How to choose the sign of the differential?

Question

I know this is a very simple question, and I have searched it too. How to avoid incorrect symbols in calculation results.I don’t understand how to choose the sign of $ds$.

An object moves from a to b,Note the number $b<a$,$W>0$.

Take the direction of $i$ as the positive direction,Can I think of $\vec{ds}$ as $\vec{b}-\vec{a}$?

$\int _{a}^{b} {-F}{ds}=W<0$

I know that the choice of ab determines the positive and negative, maybe I should write $\int _{a}^{b} {-F}{ds}=w>0$

BUT I changed the direction of i

Write the formula $\int _{a}^{b} {F}{ds}=W<0$

I can judge the positive or negative of the result by the order of the upper and lower limits of the integral and the sign of F. If it does not match, I will take the opposite sign for ds.I don’t want to judge and correct by the prediction result.

I can only modify the direction of ds through the results.
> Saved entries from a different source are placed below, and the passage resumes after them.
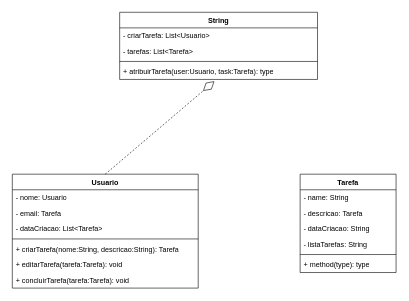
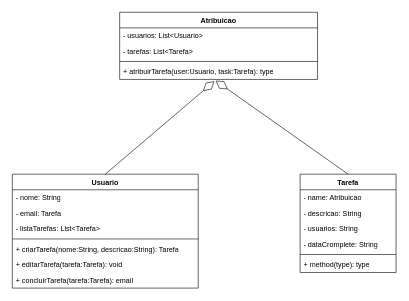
  <mxCell id="0" />
  <mxCell id="1" parent="0" />
  <mxCell id="2" value="Tarefa" style="swimlane;fontStyle=1;align=center;verticalAlign=top;childLayout=stackLayout;horizontal=1;startSize=26;horizontalStack=0;resizeParent=1;resizeParentMax=0;resizeLast=0;collapsible=1;marginBottom=0;whiteSpace=wrap;html=1;" parent="1" vertex="1"><mxGeometry x="500" y="290" width="160" height="164" as="geometry" /></mxCell>
- <mxCell id="3" value="- name: String&lt;br&gt;" style="text;strokeColor=none;fillColor=none;align=left;verticalAlign=top;spacingLeft=4;spacingRight=4;overflow=hidden;rotatable=0;points=[[0,0.5],[1,0.5]];portConstraint=eastwest;whiteSpace=wrap;html=1;" parent="2" vertex="1"><mxGeometry y="26" width="160" height="26" as="geometry" /></mxCell>
- <mxCell id="4" value="- descricao: Tarefa" style="text;strokeColor=none;fillColor=none;align=left;verticalAlign=top;spacingLeft=4;spacingRight=4;overflow=hidden;rotatable=0;points=[[0,0.5],[1,0.5]];portConstraint=eastwest;whiteSpace=wrap;html=1;" parent="2" vertex="1"><mxGeometry y="52" width="160" height="26" as="geometry" /></mxCell>
- <mxCell id="5" value="- dataCriacao: String" style="text;strokeColor=none;fillColor=none;align=left;verticalAlign=top;spacingLeft=4;spacingRight=4;overflow=hidden;rotatable=0;points=[[0,0.5],[1,0.5]];portConstraint=eastwest;whiteSpace=wrap;html=1;" parent="2" vertex="1"><mxGeometry y="78" width="160" height="26" as="geometry" /></mxCell>
- <mxCell id="6" value="- listaTarefas: String" style="text;strokeColor=none;fillColor=none;align=left;verticalAlign=top;spacingLeft=4;spacingRight=4;overflow=hidden;rotatable=0;points=[[0,0.5],[1,0.5]];portConstraint=eastwest;whiteSpace=wrap;html=1;" parent="2" vertex="1"><mxGeometry y="104" width="160" height="26" as="geometry" /></mxCell>
+ <mxCell id="3" value="- name: Atribuicao&lt;br&gt;" style="text;strokeColor=none;fillColor=none;align=left;verticalAlign=top;spacingLeft=4;spacingRight=4;overflow=hidden;rotatable=0;points=[[0,0.5],[1,0.5]];portConstraint=eastwest;whiteSpace=wrap;html=1;" parent="2" vertex="1"><mxGeometry y="26" width="160" height="26" as="geometry" /></mxCell>
+ <mxCell id="4" value="- descricao: String" style="text;strokeColor=none;fillColor=none;align=left;verticalAlign=top;spacingLeft=4;spacingRight=4;overflow=hidden;rotatable=0;points=[[0,0.5],[1,0.5]];portConstraint=eastwest;whiteSpace=wrap;html=1;" parent="2" vertex="1"><mxGeometry y="52" width="160" height="26" as="geometry" /></mxCell>
+ <mxCell id="5" value="- usuarios: String" style="text;strokeColor=none;fillColor=none;align=left;verticalAlign=top;spacingLeft=4;spacingRight=4;overflow=hidden;rotatable=0;points=[[0,0.5],[1,0.5]];portConstraint=eastwest;whiteSpace=wrap;html=1;" parent="2" vertex="1"><mxGeometry y="78" width="160" height="26" as="geometry" /></mxCell>
+ <mxCell id="6" value="- dataCromplete: String" style="text;strokeColor=none;fillColor=none;align=left;verticalAlign=top;spacingLeft=4;spacingRight=4;overflow=hidden;rotatable=0;points=[[0,0.5],[1,0.5]];portConstraint=eastwest;whiteSpace=wrap;html=1;" parent="2" vertex="1"><mxGeometry y="104" width="160" height="26" as="geometry" /></mxCell>
  <mxCell id="7" value="" style="line;strokeWidth=1;fillColor=none;align=left;verticalAlign=middle;spacingTop=-1;spacingLeft=3;spacingRight=3;rotatable=0;labelPosition=right;points=[];portConstraint=eastwest;strokeColor=inherit;" parent="2" vertex="1"><mxGeometry y="130" width="160" height="8" as="geometry" /></mxCell>
  <mxCell id="8" value="+ method(type): type" style="text;strokeColor=none;fillColor=none;align=left;verticalAlign=top;spacingLeft=4;spacingRight=4;overflow=hidden;rotatable=0;points=[[0,0.5],[1,0.5]];portConstraint=eastwest;whiteSpace=wrap;html=1;" parent="2" vertex="1"><mxGeometry y="138" width="160" height="26" as="geometry" /></mxCell>
  <mxCell id="9" value="Usuario" style="swimlane;fontStyle=1;align=center;verticalAlign=top;childLayout=stackLayout;horizontal=1;startSize=26;horizontalStack=0;resizeParent=1;resizeParentMax=0;resizeLast=0;collapsible=1;marginBottom=0;whiteSpace=wrap;html=1;" parent="1" vertex="1"><mxGeometry x="20" y="290" width="310" height="190" as="geometry" /></mxCell>
- <mxCell id="10" value="- nome: Usuario" style="text;strokeColor=none;fillColor=none;align=left;verticalAlign=top;spacingLeft=4;spacingRight=4;overflow=hidden;rotatable=0;points=[[0,0.5],[1,0.5]];portConstraint=eastwest;whiteSpace=wrap;html=1;" parent="9" vertex="1"><mxGeometry y="26" width="310" height="26" as="geometry" /></mxCell>
+ <mxCell id="10" value="- nome: String" style="text;strokeColor=none;fillColor=none;align=left;verticalAlign=top;spacingLeft=4;spacingRight=4;overflow=hidden;rotatable=0;points=[[0,0.5],[1,0.5]];portConstraint=eastwest;whiteSpace=wrap;html=1;" parent="9" vertex="1"><mxGeometry y="26" width="310" height="26" as="geometry" /></mxCell>
  <mxCell id="11" value="- email: Tarefa" style="text;strokeColor=none;fillColor=none;align=left;verticalAlign=top;spacingLeft=4;spacingRight=4;overflow=hidden;rotatable=0;points=[[0,0.5],[1,0.5]];portConstraint=eastwest;whiteSpace=wrap;html=1;" parent="9" vertex="1"><mxGeometry y="52" width="310" height="26" as="geometry" /></mxCell>
- <mxCell id="12" value="- dataCriacao: List&amp;lt;Tarefa&amp;gt;" style="text;strokeColor=none;fillColor=none;align=left;verticalAlign=top;spacingLeft=4;spacingRight=4;overflow=hidden;rotatable=0;points=[[0,0.5],[1,0.5]];portConstraint=eastwest;whiteSpace=wrap;html=1;" parent="9" vertex="1"><mxGeometry y="78" width="310" height="26" as="geometry" /></mxCell>
+ <mxCell id="12" value="- listaTarefas: List&amp;lt;Tarefa&amp;gt;" style="text;strokeColor=none;fillColor=none;align=left;verticalAlign=top;spacingLeft=4;spacingRight=4;overflow=hidden;rotatable=0;points=[[0,0.5],[1,0.5]];portConstraint=eastwest;whiteSpace=wrap;html=1;" parent="9" vertex="1"><mxGeometry y="78" width="310" height="26" as="geometry" /></mxCell>
  <mxCell id="13" value="" style="line;strokeWidth=1;fillColor=none;align=left;verticalAlign=middle;spacingTop=-1;spacingLeft=3;spacingRight=3;rotatable=0;labelPosition=right;points=[];portConstraint=eastwest;strokeColor=inherit;" parent="9" vertex="1"><mxGeometry y="104" width="310" height="8" as="geometry" /></mxCell>
  <mxCell id="14" value="+ criarTarefa(nome:String, descricao:String): Tarefa" style="text;strokeColor=none;fillColor=none;align=left;verticalAlign=top;spacingLeft=4;spacingRight=4;overflow=hidden;rotatable=0;points=[[0,0.5],[1,0.5]];portConstraint=eastwest;whiteSpace=wrap;html=1;" parent="9" vertex="1"><mxGeometry y="112" width="310" height="26" as="geometry" /></mxCell>
  <mxCell id="15" value="+ editarTarefa(tarefa:Tarefa): void" style="text;strokeColor=none;fillColor=none;align=left;verticalAlign=top;spacingLeft=4;spacingRight=4;overflow=hidden;rotatable=0;points=[[0,0.5],[1,0.5]];portConstraint=eastwest;whiteSpace=wrap;html=1;" parent="9" vertex="1"><mxGeometry y="138" width="310" height="26" as="geometry" /></mxCell>
- <mxCell id="16" value="+ concluirTarefa(tarefa:Tarefa): void" style="text;strokeColor=none;fillColor=none;align=left;verticalAlign=top;spacingLeft=4;spacingRight=4;overflow=hidden;rotatable=0;points=[[0,0.5],[1,0.5]];portConstraint=eastwest;whiteSpace=wrap;html=1;" parent="9" vertex="1"><mxGeometry y="164" width="310" height="26" as="geometry" /></mxCell>
- <mxCell id="17" value="String" style="swimlane;fontStyle=1;align=center;verticalAlign=top;childLayout=stackLayout;horizontal=1;startSize=26;horizontalStack=0;resizeParent=1;resizeParentMax=0;resizeLast=0;collapsible=1;marginBottom=0;whiteSpace=wrap;html=1;" parent="1" vertex="1"><mxGeometry x="199" y="20" width="330" height="112" as="geometry" /></mxCell>
- <mxCell id="18" value="- criarTarefa: List&amp;lt;Usuario&amp;gt;" style="text;strokeColor=none;fillColor=none;align=left;verticalAlign=top;spacingLeft=4;spacingRight=4;overflow=hidden;rotatable=0;points=[[0,0.5],[1,0.5]];portConstraint=eastwest;whiteSpace=wrap;html=1;" parent="17" vertex="1"><mxGeometry y="26" width="330" height="26" as="geometry" /></mxCell>
+ <mxCell id="16" value="+ concluirTarefa(tarefa:Tarefa): email" style="text;strokeColor=none;fillColor=none;align=left;verticalAlign=top;spacingLeft=4;spacingRight=4;overflow=hidden;rotatable=0;points=[[0,0.5],[1,0.5]];portConstraint=eastwest;whiteSpace=wrap;html=1;" parent="9" vertex="1"><mxGeometry y="164" width="310" height="26" as="geometry" /></mxCell>
+ <mxCell id="17" value="Atribuicao" style="swimlane;fontStyle=1;align=center;verticalAlign=top;childLayout=stackLayout;horizontal=1;startSize=26;horizontalStack=0;resizeParent=1;resizeParentMax=0;resizeLast=0;collapsible=1;marginBottom=0;whiteSpace=wrap;html=1;" parent="1" vertex="1"><mxGeometry x="199" y="20" width="330" height="112" as="geometry" /></mxCell>
+ <mxCell id="18" value="- usuarios: List&amp;lt;Usuario&amp;gt;" style="text;strokeColor=none;fillColor=none;align=left;verticalAlign=top;spacingLeft=4;spacingRight=4;overflow=hidden;rotatable=0;points=[[0,0.5],[1,0.5]];portConstraint=eastwest;whiteSpace=wrap;html=1;" parent="17" vertex="1"><mxGeometry y="26" width="330" height="26" as="geometry" /></mxCell>
  <mxCell id="19" value="- tarefas: List&amp;lt;Tarefa&amp;gt;" style="text;strokeColor=none;fillColor=none;align=left;verticalAlign=top;spacingLeft=4;spacingRight=4;overflow=hidden;rotatable=0;points=[[0,0.5],[1,0.5]];portConstraint=eastwest;whiteSpace=wrap;html=1;" parent="17" vertex="1"><mxGeometry y="52" width="330" height="26" as="geometry" /></mxCell>
  <mxCell id="20" value="" style="line;strokeWidth=1;fillColor=none;align=left;verticalAlign=middle;spacingTop=-1;spacingLeft=3;spacingRight=3;rotatable=0;labelPosition=right;points=[];portConstraint=eastwest;strokeColor=inherit;" parent="17" vertex="1"><mxGeometry y="78" width="330" height="8" as="geometry" /></mxCell>
  <mxCell id="21" value="+ atribuirTarefa(user:Usuario, task:Tarefa): type" style="text;strokeColor=none;fillColor=none;align=left;verticalAlign=top;spacingLeft=4;spacingRight=4;overflow=hidden;rotatable=0;points=[[0,0.5],[1,0.5]];portConstraint=eastwest;whiteSpace=wrap;html=1;" parent="17" vertex="1"><mxGeometry y="86" width="330" height="26" as="geometry" /></mxCell>
- <mxCell id="23" value="" style="endArrow=diamondThin;endFill=0;endSize=22;html=1;rounded=0;entryX=0.479;entryY=1.115;entryDx=0;entryDy=0;exitX=0.5;exitY=0;exitDx=0;exitDy=0;entryPerimeter=0;dashed=1;" edge="1" parent="1" source="9" target="21"><mxGeometry width="160" relative="1" as="geometry"><mxPoint x="320" y="210" as="sourcePoint" /><mxPoint x="150" y="210" as="targetPoint" /></mxGeometry></mxCell>
+ <mxCell id="22" value="" style="endArrow=diamondThin;endFill=0;endSize=22;html=1;rounded=0;exitX=0.5;exitY=0;exitDx=0;exitDy=0;entryX=0.485;entryY=1.077;entryDx=0;entryDy=0;entryPerimeter=0;" edge="1" parent="1" source="2" target="21"><mxGeometry width="160" relative="1" as="geometry"><mxPoint x="610" y="240" as="sourcePoint" /><mxPoint x="440" y="220" as="targetPoint" /></mxGeometry></mxCell>
+ <mxCell id="23" value="" style="endArrow=diamondThin;endFill=0;endSize=22;html=1;rounded=0;entryX=0.479;entryY=1.115;entryDx=0;entryDy=0;exitX=0.5;exitY=0;exitDx=0;exitDy=0;entryPerimeter=0;" edge="1" parent="1" source="9" target="21"><mxGeometry width="160" relative="1" as="geometry"><mxPoint x="320" y="210" as="sourcePoint" /><mxPoint x="150" y="210" as="targetPoint" /></mxGeometry></mxCell>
It seems that this does not refer to the direction. Does it make sense to take positive and negative directions for ds?(I know that sometimes the direction is important,The positive and negative here refer to the positive and negative in the same direction)
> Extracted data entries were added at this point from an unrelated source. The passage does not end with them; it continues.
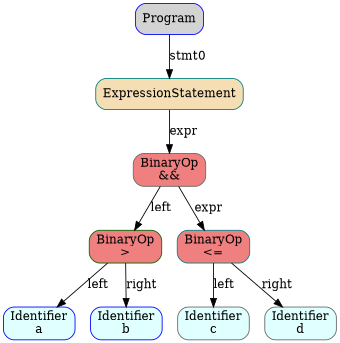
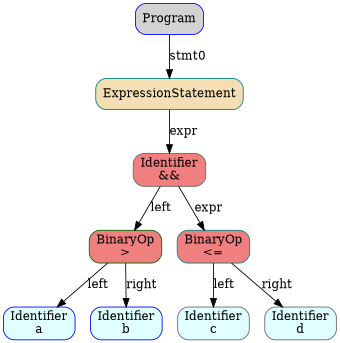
  digraph {
    rankdir=TB
    node [color=blue fillcolor=lightcyan shape=rectangle style="rounded,filled"]
    n1 [fillcolor=lightgray label=Program]
    n2 [color=teal fillcolor=wheat label=ExpressionStatement]
-   n3 [color=gray40 fillcolor=lightcoral label="BinaryOp\n&&"]
+   n3 [color=gray40 fillcolor=lightcoral label="Identifier\n&&"]
    n4 [color=darkgreen fillcolor=lightcoral label="BinaryOp\n>"]
    n5 [color=teal fillcolor=lightcoral label="BinaryOp\n<="]
    n6 [label="Identifier\na"]
    n7 [label="Identifier\nb"]
    n8 [color=gray40 label="Identifier\nc"]
    n9 [color=gray40 label="Identifier\nd"]
    n1 -> n2 [label=stmt0]
    n2 -> n3 [label=expr]
    n3 -> n4 [label=left]
    n3 -> n5 [label=expr]
    n4 -> n6 [label=left]
    n4 -> n7 [label=right]
    n5 -> n8 [label=left]
    n5 -> n9 [label=right]
  }
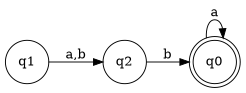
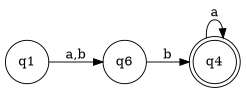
  digraph {
    rankdir=LR
    node [shape=circle]
-   q0 [shape=doublecircle]
+   q0 [shape=doublecircle label=q4]
    q1
-   q2
+   q2 [label=q6]
    q0 -> q0 [label=a]
    q1 -> q2 [label="a,b"]
    q2 -> q0 [label=b]
  }
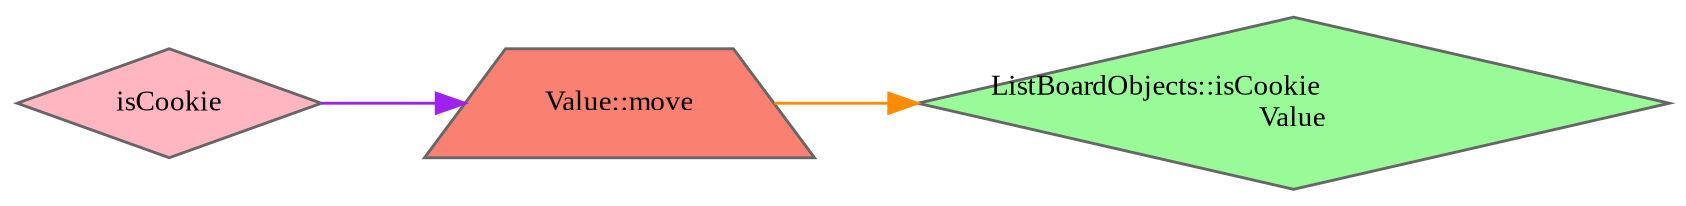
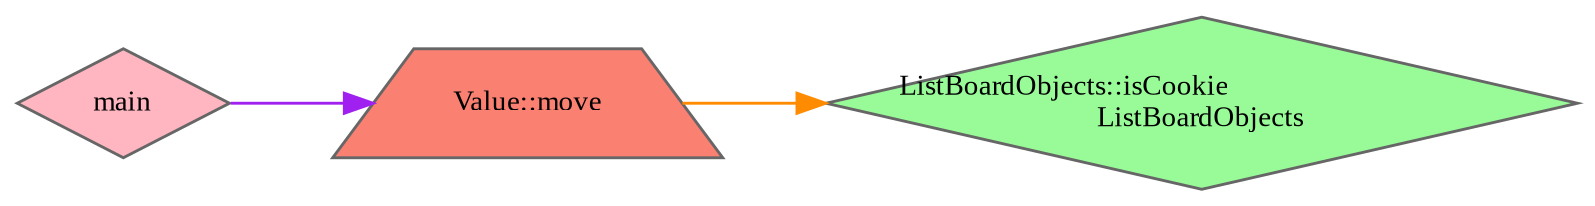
  digraph {
    fontname="Liberation Serif"
    rankdir=RL
    node [color=grey40 fontname="Liberation Serif" fontsize=10 shape=diamond style=filled]
    edge [dir=back fontname="Liberation Serif" fontsize=10 labelfontname=Helvetica labelfontsize=10 style=solid]
-   n1 [color=gray40 fillcolor=palegreen fontcolor=black height=0.2 label="ListBoardObjects::isCookie\lValue" width=0.4]
+   n1 [color=gray40 fillcolor=palegreen fontcolor=black height=0.2 label="ListBoardObjects::isCookie\lListBoardObjects" width=0.4]
    n2 [fillcolor=salmon height=0.2 label="Value::move" shape=trapezium width=0.4]
-   n3 [fillcolor=lightpink height=0.2 label=isCookie width=0.4]
+   n3 [fillcolor=lightpink height=0.2 label=main width=0.4]
    n1 -> n2 [color=darkorange]
    n2 -> n3 [color=purple]
  }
How do I decide the sign of $ds$?Do I made any errors about the vector of ab and ds?

Answer 1

First, you should pay attention to the integrand, which is the dot product of two vectors: $$\vec{F}\cdot\mathrm{d}\vec{r}.$$ You can't ignore that. Then you must pay attention to the coordinate system and state d$\vec{r}$ in coordinates appropriate to the problem. In Cartesian or rectangular coordinates $$\mathrm{d}\vec{r}=\hat{i}\mathrm{d}x + \hat{j}\mathrm{d}y + \hat{k}\mathrm{d}z.$$ Here is where many get tripped up. The differentials, like $\mathrm{d}x$, represent the positive coordinate changes and the limits of the definite integral define the actual path. So basically $\mathrm{d}\vec{r}$ tells us the positive direction change for our coordinate system and the integral limits tell us the actual path.
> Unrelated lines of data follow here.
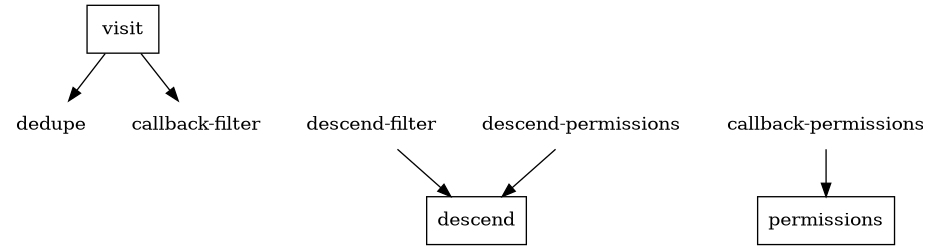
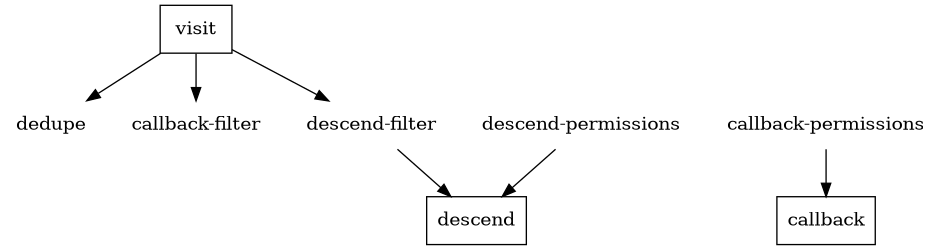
  digraph {
    rankdir=TD
    node [shape=none]
    dedupe
    visit [shape=box]
    "callback-filter"
    "descend-filter"
    "callback-permissions"
    "descend-permissions"
-   callback [shape=box label=permissions]
+   callback [shape=box]
    descend [shape=box]
    subgraph sub_1 {
      rank=same
      dedupe
    }
    subgraph sub_2 {
      rank=same
      visit
    }
    subgraph sub_3 {
      rank=same
      "callback-filter"
      "descend-filter"
    }
    subgraph sub_4 {
      rank=same
      "callback-permissions"
      "descend-permissions"
    }
    subgraph sub_5 {
      rank=same
      callback
      descend
    }
    visit -> dedupe
    visit -> "callback-filter"
+   visit -> "descend-filter"
    "descend-filter" -> descend
    "callback-permissions" -> callback
    "descend-permissions" -> descend
  }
Applying this to your setup: a constant force of magnitude $F$ acts in the negative-$x$ direction on an object which moves from initial position $\vec{r}=(a,0,0)$ to final position $\vec{r}=(b,0,0)$. $$\vec{F}\cdot\mathrm{d}\vec{r} = (-\hat{i})F\cdot(\hat{i}\mathrm{d}x + \hat{j}\mathrm{d}y + \hat{k}\mathrm{d}z) = -F~\mathrm{d}x$$

Because the only integral is along an $x$-path and the limits are not functions of $y$ nor $z$, we only integrate in $x$. $$W = \int_a^b (-F)~\mathrm{d}x=-\left.Fx\right|^b_a = F\left(a-b\right)$$

So, if $b<a$, the work done by the force acting in the negative-$x$ direction is positive, which is proper. If $b>a$, the work is negative, again, proper.